Even those on the New Left who were skeptical of “potentially liberating violence” (at least on a tactical level) like Herbert Marcuse nevertheless advocated “the withdrawal of toleration of speech and assembly from groups and movements which promote aggressive policies” or “oppose the extension of public services…”
All of this has been internalized by the faculty and passed on to the student body. The rehabilitation of targeted violence to achieve political aims is a familiar project on college campuses. After all, “snitches get stitches” is just a more pedestrian way of communicating one’s opposition to what University of Washington professor Devon Peña called in 2010 “the structural violence that allows neoliberal capitalism to colonize every single gay, lesbian, trans-gendered, and straight body on this plant.”
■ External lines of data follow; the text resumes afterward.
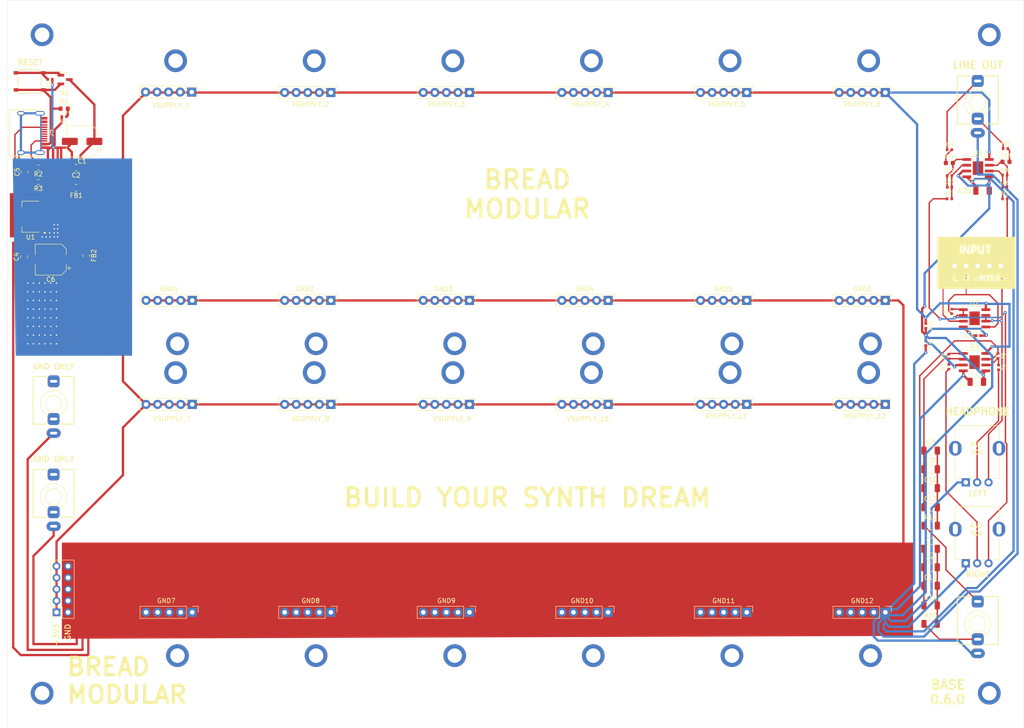
<source format=kicad_pcb>
(kicad_pcb
	(version 20240108)
	(generator "pcbnew")
	(generator_version "8.0")
	(general
		(thickness 1.6)
		(legacy_teardrops no)
	)
	(paper "A4")
	(layers
		(0 "F.Cu" signal)
		(31 "B.Cu" signal)
		(32 "B.Adhes" user "B.Adhesive")
		(33 "F.Adhes" user "F.Adhesive")
		(34 "B.Paste" user)
		(35 "F.Paste" user)
		(36 "B.SilkS" user "B.Silkscreen")
		(37 "F.SilkS" user "F.Silkscreen")
		(38 "B.Mask" user)
		(39 "F.Mask" user)
		(40 "Dwgs.User" user "User.Drawings")
		(41 "Cmts.User" user "User.Comments")
		(42 "Eco1.User" user "User.Eco1")
		(43 "Eco2.User" user "User.Eco2")
		(44 "Edge.Cuts" user)
		(45 "Margin" user)
		(46 "B.CrtYd" user "B.Courtyard")
		(47 "F.CrtYd" user "F.Courtyard")
		(48 "B.Fab" user)
		(49 "F.Fab" user)
		(50 "User.1" user)
		(51 "User.2" user)
		(52 "User.3" user)
		(53 "User.4" user)
		(54 "User.5" user)
		(55 "User.6" user)
		(56 "User.7" user)
		(57 "User.8" user)
		(58 "User.9" user)
	)
	(setup
		(stackup
			(layer "F.SilkS"
				(type "Top Silk Screen")
			)
			(layer "F.Paste"
				(type "Top Solder Paste")
			)
			(layer "F.Mask"
				(type "Top Solder Mask")
				(thickness 0.01)
			)
			(layer "F.Cu"
				(type "copper")
				(thickness 0.035)
			)
			(layer "dielectric 1"
				(type "core")
				(thickness 1.51)
				(material "FR4")
				(epsilon_r 4.5)
				(loss_tangent 0.02)
			)
			(layer "B.Cu"
				(type "copper")
				(thickness 0.035)
			)
			(layer "B.Mask"
				(type "Bottom Solder Mask")
				(thickness 0.01)
			)
			(layer "B.Paste"
				(type "Bottom Solder Paste")
			)
			(layer "B.SilkS"
				(type "Bottom Silk Screen")
			)
			(copper_finish "None")
			(dielectric_constraints no)
		)
		(pad_to_mask_clearance 0)
		(allow_soldermask_bridges_in_footprints no)
		(pcbplotparams
			(layerselection 0x00010fc_ffffffff)
			(plot_on_all_layers_selection 0x0000000_00000000)
			(disableapertmacros no)
			(usegerberextensions no)
			(usegerberattributes yes)
			(usegerberadvancedattributes yes)
			(creategerberjobfile yes)
			(dashed_line_dash_ratio 12.000000)
			(dashed_line_gap_ratio 3.000000)
			(svgprecision 4)
			(plotframeref no)
			(viasonmask no)
			(mode 1)
			(useauxorigin no)
			(hpglpennumber 1)
			(hpglpenspeed 20)
			(hpglpendiameter 15.000000)
			(pdf_front_fp_property_popups yes)
			(pdf_back_fp_property_popups yes)
			(dxfpolygonmode yes)
			(dxfimperialunits yes)
			(dxfusepcbnewfont yes)
			(psnegative no)
			(psa4output no)
			(plotreference yes)
			(plotvalue yes)
			(plotfptext yes)
			(plotinvisibletext no)
			(sketchpadsonfab no)
			(subtractmaskfromsilk no)
			(outputformat 1)
			(mirror no)
			(drillshape 1)
			(scaleselection 1)
			(outputdirectory "")
		)
	)
	(net 0 "")
	(net 1 "GND")
	(net 2 "SWITCHED_5V")
	(net 3 "unconnected-(J2-PadT)")
	(net 4 "unconnected-(J2-PadR)")
	(net 5 "unconnected-(J4-PadR)")
	(net 6 "unconnected-(J4-PadT)")
	(net 7 "+3.3V")
	(net 8 "Net-(J5-SHIELD)")
	(net 9 "Net-(D1-K)")
	(net 10 "Net-(U1-VI)")
	(net 11 "Net-(U1-VO)")
	(net 12 "Net-(J5-CC1)")
	(net 13 "Net-(J5-CC2)")
	(net 14 "USB_5V")
	(net 15 "Net-(SW1-A)")
	(net 16 "Net-(C10-Pad2)")
	(net 17 "Net-(C10-Pad1)")
	(net 18 "Net-(C11-Pad2)")
	(net 19 "Net-(C11-Pad1)")
	(net 20 "+2.5V")
	(net 21 "IN_L")
	(net 22 "Net-(INPUT1-Pin_3)")
	(net 23 "IN_R")
	(net 24 "HEAD_OUT_L")
	(net 25 "HEAD_OUT_R")
	(net 26 "BUFF_IN_L")
	(net 27 "Net-(U3B--)")
	(net 28 "Net-(R6-Pad1)")
	(net 29 "Net-(R7-Pad1)")
	(net 30 "Net-(U3A--)")
	(net 31 "BUFF_IN_R")
	(net 32 "Net-(U4B--)")
	(net 33 "Net-(C16-Pad1)")
	(net 34 "Net-(C17-Pad1)")
	(net 35 "Net-(U4A--)")
	(net 36 "Net-(C18-Pad2)")
	(net 37 "Net-(C19-Pad2)")
	(net 38 "LINE_OUT_R")
	(net 39 "LINE_OUT_L")
	(footprint "Resistor_SMD:R_0402_1005Metric" (layer "F.Cu") (at 237.615 61.468 180))
	(footprint "Resistor_SMD:R_0402_1005Metric" (layer "F.Cu") (at 248.41 98.54 90))
	(footprint "BreadModular_AudioJacks:Jack_3.5mm_QingPu_WQP-PJ366ST_Vertical" (layer "F.Cu") (at 40.64 127))
	(footprint "BreadModular_Pots:Potentiometer_RV09" (layer "F.Cu") (at 243.84 134.62))
	(footprint "Capacitor_SMD:C_1206_3216Metric" (layer "F.Cu") (at 233.4875 120.935))
	(footprint "Capacitor_SMD:C_1206_3216Metric" (layer "F.Cu") (at 233.475 150.876))
	(footprint "Resistor_SMD:R_0402_1005Metric" (layer "F.Cu") (at 237.615 50.673))
	(footprint "Capacitor_SMD:C_0402_1005Metric" (layer "F.Cu") (at 249.784 58.928 180))
	(footprint "Capacitor_SMD:C_0805_2012Metric" (layer "F.Cu") (at 47.8 73.95 -90))
	(footprint "Capacitor_SMD:C_0805_2012Metric" (layer "F.Cu") (at 45.593 59.055 180))
	(footprint "Capacitor_SMD:C_0805_2012Metric" (layer "F.Cu") (at 34.29 55.565 90))
	(footprint "BreadModular_MISC:Power_Connector" (layer "F.Cu") (at 101.6 83.82 -90))
	(footprint "Package_SO:SOIC-8-1EP_3.9x4.9mm_P1.27mm_EP2.29x3mm" (layer "F.Cu") (at 243.14 97.385))
	(footprint "BreadModular_AudioJacks:Jack_3.5mm_QingPu_WQP-PJ366ST_Vertical" (layer "F.Cu") (at 243.84 154.94))
	(footprint "BreadModular_AudioJacks:Jack_3.5mm_QingPu_WQP-PJ366ST_Vertical" (layer "F.Cu") (at 40.64 106.52))
	(footprint "Package_TO_SOT_SMD:SOT-23" (layer "F.Cu") (at 43.15 35.25))
	(footprint "Resistor_SMD:R_0402_1005Metric" (layer "F.Cu") (at 237.615 56.388))
	(footprint "Resistor_SMD:R_0402_1005Metric" (layer "F.Cu") (at 249.807 61.468))
	(footprint "BreadModular_MISC:SPST_TS-1187A-B-A-B" (layer "F.Cu") (at 35.35 35.65))
	(footprint "Resistor_SMD:R_0402_1005Metric" (layer "F.Cu") (at 249.807 56.261 180))
	(footprint "Capacitor_SMD:C_1206_3216Metric" (layer "F.Cu") (at 243.635 101.715))
	(footprint "Resistor_SMD:R_0402_1005Metric" (layer "F.Cu") (at 237.49 98.415 90))
	(footprint "Capacitor_SMD:C_0603_1608Metric" (layer "F.Cu") (at 237.604 53.594 180))
	(footprint "Resistor_SMD:R_0402_1005Metric" (layer "F.Cu") (at 232.41 93.22 -90))
	(footprint "Capacitor_SMD:C_1206_3216Metric" (layer "F.Cu") (at 233.475 146.558))
	(footprint "BreadModular_MISC:Power_Connector" (layer "F.Cu") (at 101.6 152.4 -90))
	(footprint "BreadModular_MISC:Power_Connector" (layer "F.Cu") (at 193.04 38.1 -90))
	(footprint "BreadModular_MISC:Power_Connector" (layer "F.Cu") (at 223.52 152.4 -90))
	(footprint "Resistor_SMD:R_1206_3216Metric" (layer "F.Cu") (at 233.5 133.35))
	(footprint "Capacitor_SMD:CP_Elec_6.3x7.7" (layer "F.Cu") (at 40 74.85 180))
	(footprint "BreadModular_TypeC:HRO-TYPE-C-31-M-12" (layer "F.Cu") (at 30.84 46.99 -90))
	(footprint "Connector_PinSocket_2.54mm:PinSocket_2x05_P2.54mm_Vertical" (layer "F.Cu") (at 41.275 152.4 180))
	(footprint "BreadModular_Pots:Potentiometer_RV09" (layer "F.Cu") (at 243.84 116.84))
	(footprint "Capacitor_SMD:C_0402_1005Metric" (layer "F.Cu") (at 243.995 91.555))
	(footprint "Capacitor_SMD:C_1206_3216Metric" (layer "F.Cu") (at 233.4875 129.286))
	(footprint "Capacitor_SMD:C_1206_3216Metric" (layer "F.Cu") (at 233.475 142.494))
	(footprint "BreadModular_MISC:Power_Connector" (layer "F.Cu") (at 132.08 38.1 -90))
	(footprint "BreadModular_MISC:Power_Connector"
		(layer "F.Cu")
		(uuid "762becfc-ef85-42a5-8deb-fad157c196a9")
		(at 223.52 106.68 -90)
		(descr "Through hole straight pin header, 1x05, 2.54mm pitch, single row")
		(tags "Through hole pin header THT 1x05 2.54mm single row")
		(property "Reference" "VSUPPLY_12"
			(at 2.54 4.445 0)
			(layer "F.SilkS")
			(uuid "bf651aa7-3b04-4a9b-a3c1-2daf4ae942aa")
			(effects
				(font
					(size 1 1)
					(thickness 0.15)
				)
			)
		)
		(property "Value" "Conn_02x05_Socket"
			(at 0 12.49 -90)
			(layer "F.Fab")
			(uuid "6e5fc9ce-1c6f-4dbc-87d2-fc437d1dee85")
			(effects
				(font
					(size 1 1)
					(thickness 0.15)
				)
			)
		)
		(property "Footprint" "BreadModular_MISC:Power_Connector"
			(at 0 0 -90)
			(unlocked yes)
			(layer "F.Fab")
			(hide yes)
			(uuid "cc056a46-8b6d-4503-bd07-5da566cdef19")
			(effects
				(font
					(size 1.27 1.27)
					(thickness 0.15)
				)
			)
		)
		(property "Datasheet" ""
			(at 0 0 -90)
			(unlocked yes)
			(layer "F.Fab")
			(hide yes)
			(uuid "3e51e1ee-54e3-4d8b-b988-8f34909d0ab5")
			(effects
				(font
					(size 1.27 1.27)
					(thickness 0.15)
				)
			)
		)
		(property "Description" "Generic connector, single row, 01x05, script generated (kicad-library-utils/schlib/autogen/connector/)"
			(at 0 0 -90)
			(unlocked yes)
			(layer "F.Fab")
			(hide yes)
			(uuid "f1e1a254-5eaa-42ca-97ca-2c7b21b09f1e")
			(effects
				(font
					(size 1.27 1.27)
					(thickness 0.15)
				)
			)
		)
		(property ki_fp_filters "Connector*:*_1x??_*")
		(path "/05ce64bf-fe6b-4994-839
... [322228 chars truncated]
</source>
This project is working. In 2017, one survey found that a majority of matriculated college students believed it was acceptable, even necessary, to apply a Marcusian maximalist view toward the suppression of views deemed beyond the pale. Almost one-fifth of students said they agreed that violence was an acceptable form of protest against speakers with whom they disagreed. Too often, the exploration of political violence less resembles an academic exercise and verges into the realm of advocacy. If the threat posed by political violence was once only theoretical, it isn’t anymore. And it is long past time for some accountability.